Apache Hadoop Integration
This section contains information on updates to Hadoop-integration information for Vertica Analytic Database 8.1.x.
Exporting Parquet Data
You can export data from Vertica, either to share it with other Hadoop-based applications or to move lower-priority data from ROS to less-expensive storage. The EXPORT TO PARQUET statement exports a result set as Parquet data. After exporting ROS data, you can drop affected ROS partitions to reclaim storage space. If you need to access the data in Vertica again, you can create external tables from the exported data.

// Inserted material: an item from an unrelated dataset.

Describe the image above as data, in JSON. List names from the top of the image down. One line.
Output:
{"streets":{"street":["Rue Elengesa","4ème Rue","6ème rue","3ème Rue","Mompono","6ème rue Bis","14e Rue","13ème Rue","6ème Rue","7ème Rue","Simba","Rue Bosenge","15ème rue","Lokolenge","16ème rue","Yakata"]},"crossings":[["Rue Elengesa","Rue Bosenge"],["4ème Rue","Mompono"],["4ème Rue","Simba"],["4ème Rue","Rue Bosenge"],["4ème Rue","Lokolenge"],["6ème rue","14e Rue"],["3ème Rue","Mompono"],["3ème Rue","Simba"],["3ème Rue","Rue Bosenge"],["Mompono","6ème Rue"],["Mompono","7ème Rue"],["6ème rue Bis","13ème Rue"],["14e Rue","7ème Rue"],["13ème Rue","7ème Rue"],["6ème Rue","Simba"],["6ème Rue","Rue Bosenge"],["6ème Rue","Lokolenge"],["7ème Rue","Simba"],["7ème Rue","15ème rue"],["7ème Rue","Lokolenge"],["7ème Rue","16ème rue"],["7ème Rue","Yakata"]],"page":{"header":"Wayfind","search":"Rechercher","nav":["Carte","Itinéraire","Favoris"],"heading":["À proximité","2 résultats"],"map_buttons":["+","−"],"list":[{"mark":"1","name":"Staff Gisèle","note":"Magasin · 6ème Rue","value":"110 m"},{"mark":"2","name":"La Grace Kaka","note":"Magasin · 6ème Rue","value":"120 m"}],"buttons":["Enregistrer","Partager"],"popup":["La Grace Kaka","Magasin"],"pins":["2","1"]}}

For more information, see Exporting Data
HCatalog Connector Uses HiveServer2
Previously the HCatalog Connector read Hive metadata using the WebHCat web service, which has poor performance. The HCatalog Connector now supports HiveServer2, which has a faster JDBC interface, and uses it by default. (You can still use WebHCat if you prefer it.)
When using CREATE HCATALOG SCHEMA to create a schema in Vertica to mirror a Hive schema, you can now specify an additional parameter, HIVESERVER2_HOSTNAME. This statement has an additional (optional) parameter, WEBHDFS_ADDRESS. The WEBHDFS_PORT parameter has been removed.

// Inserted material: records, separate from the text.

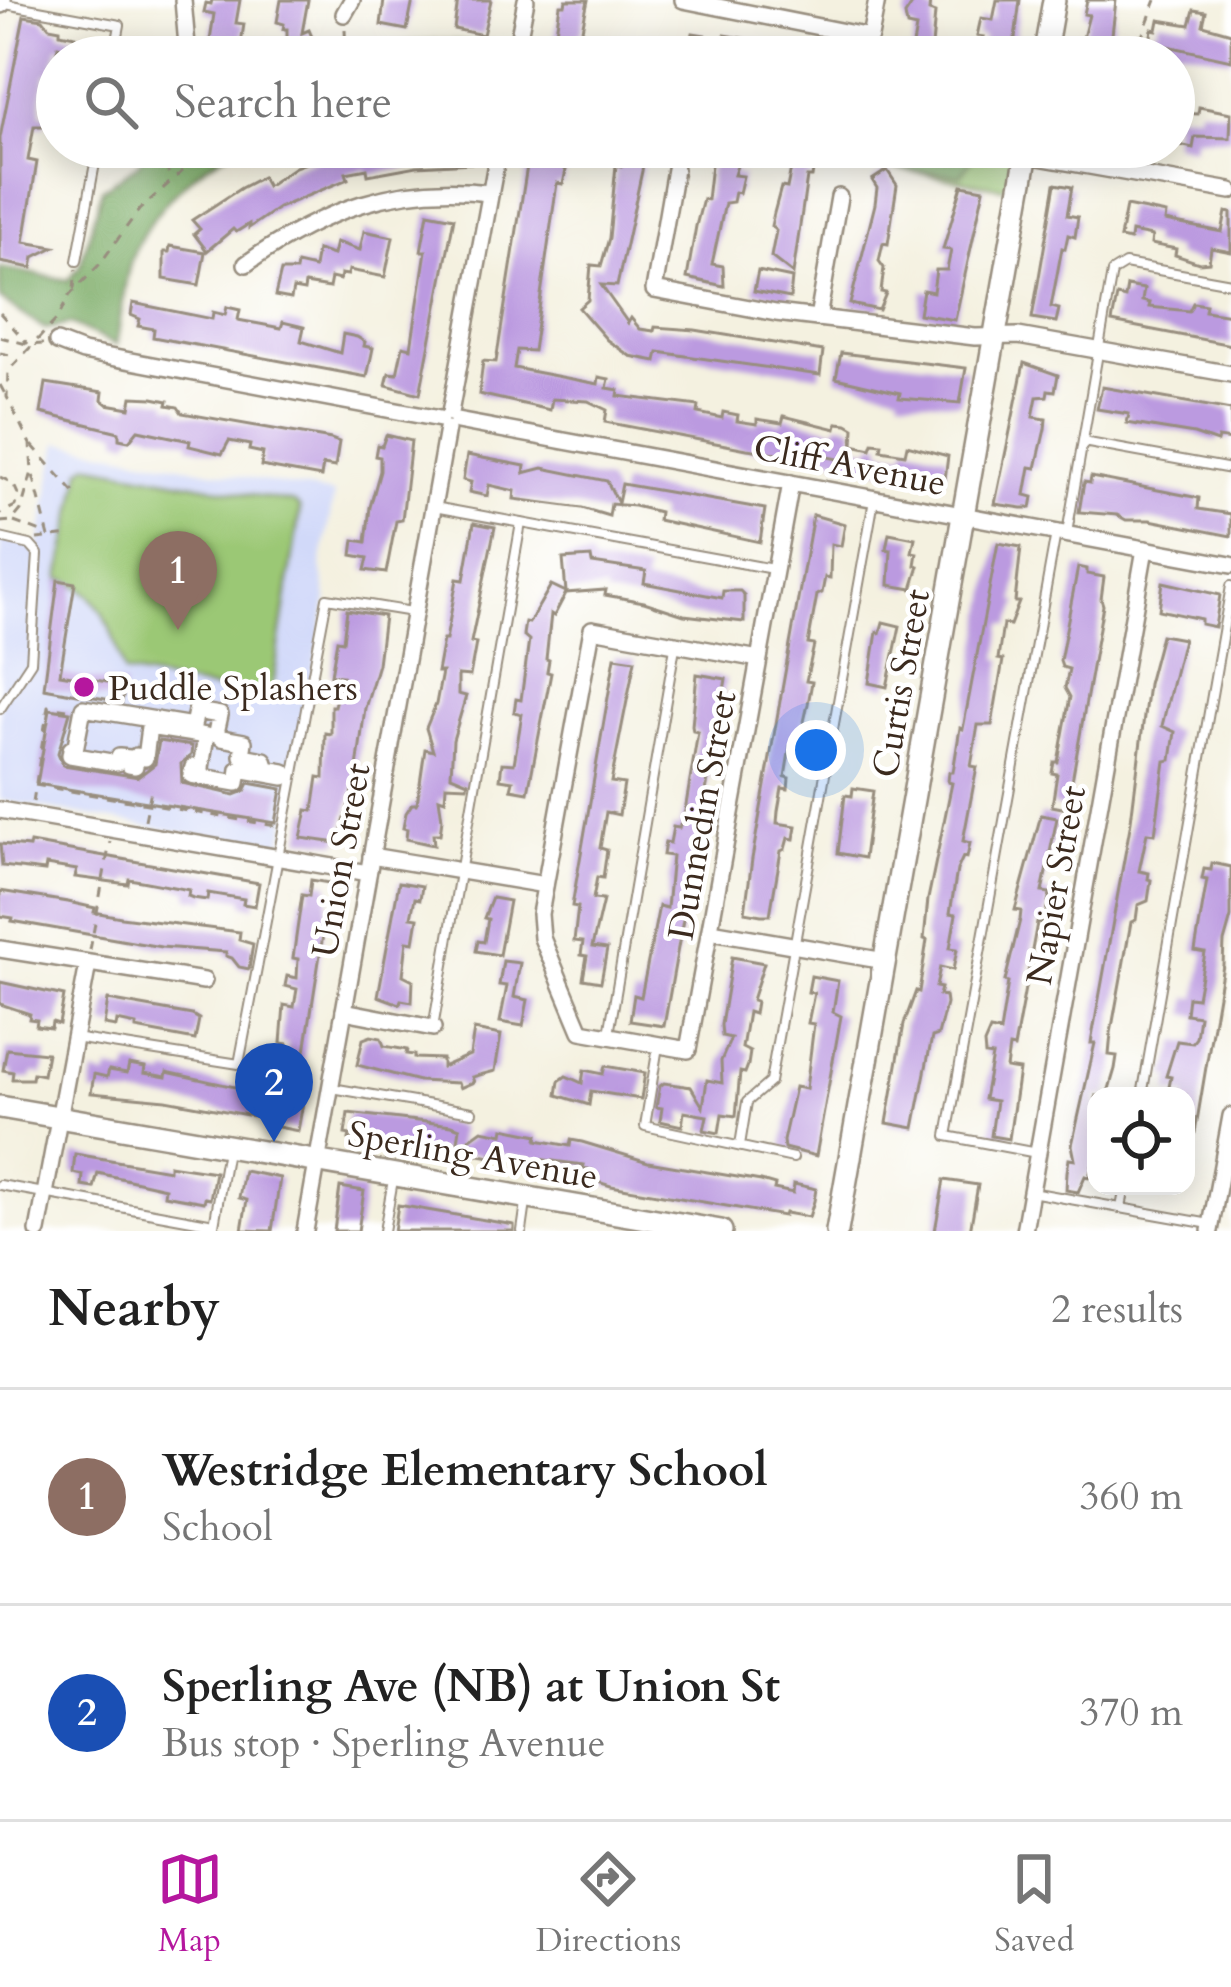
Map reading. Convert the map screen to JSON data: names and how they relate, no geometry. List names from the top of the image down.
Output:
{
  "streets": {
    "street": [
      "Cliff Avenue",
      "Curtis Street",
      "Dunnedin Street",
      "Union Street",
      "Napier Street",
      "Sperling Avenue"
    ]
  },
  "crossings": [
    ["Cliff Avenue", "Curtis Street"],
    ["Cliff Avenue", "Dunnedin Street"],
    ["Cliff Avenue", "Union Street"],
    ["Cliff Avenue", "Napier Street"],
    ["Union Street", "Sperling Avenue"]
  ],
  "places": ["Puddle Splashers"],
  "page": {
    "search": "Search here",
    "pins": ["1", "2"],
    "heading": ["Nearby", "2 results"],
    "list": [
      {
        "mark": "1",
        "name": "Westridge Elementary School",
        "note": "School",
        "value": "360 m"
      },
      {
        "mark": "2",
        "name": "Sperling Ave (NB) at Union St",
        "note": "Bus stop · Sperling Avenue",
        "value": "370 m"
      }
    ],
    "nav": ["Map", "Directions", "Saved"]
  }
}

For more information, see Using the HCatalog Connector.
Cloudera Manager Integration
The Cloudera distribution of Hadoop includes Cloudera Manager, a web-based tool for managing a Hadoop cluster. Cloudera Manager can manage any service for which a service description is available. This release includes a service description for Vertica. After installing this service description, you can manage your Vertica cluster from the Cloudera Manager console. You can start, stop, and add nodes and manage memory pools.
For more information, see Integrating With Cloudera Manager.
hdfs Scheme Fully Supports High Availability Name Node
Previous versions of Vertica added support for using the hdfs
URL scheme in HDFS clusters with High Availability Name Node (HA NN). Reads and writes using the hdfs
scheme can sometimes fall back to using webhdfs
, which does not support HA NN. Vertica now supports HA NN when falling back to webhdfs
from hdfs
. For more information, see the description of the LibHDFS++ FAILOVER RETRY
event in Check Query Events in Analyzing Data.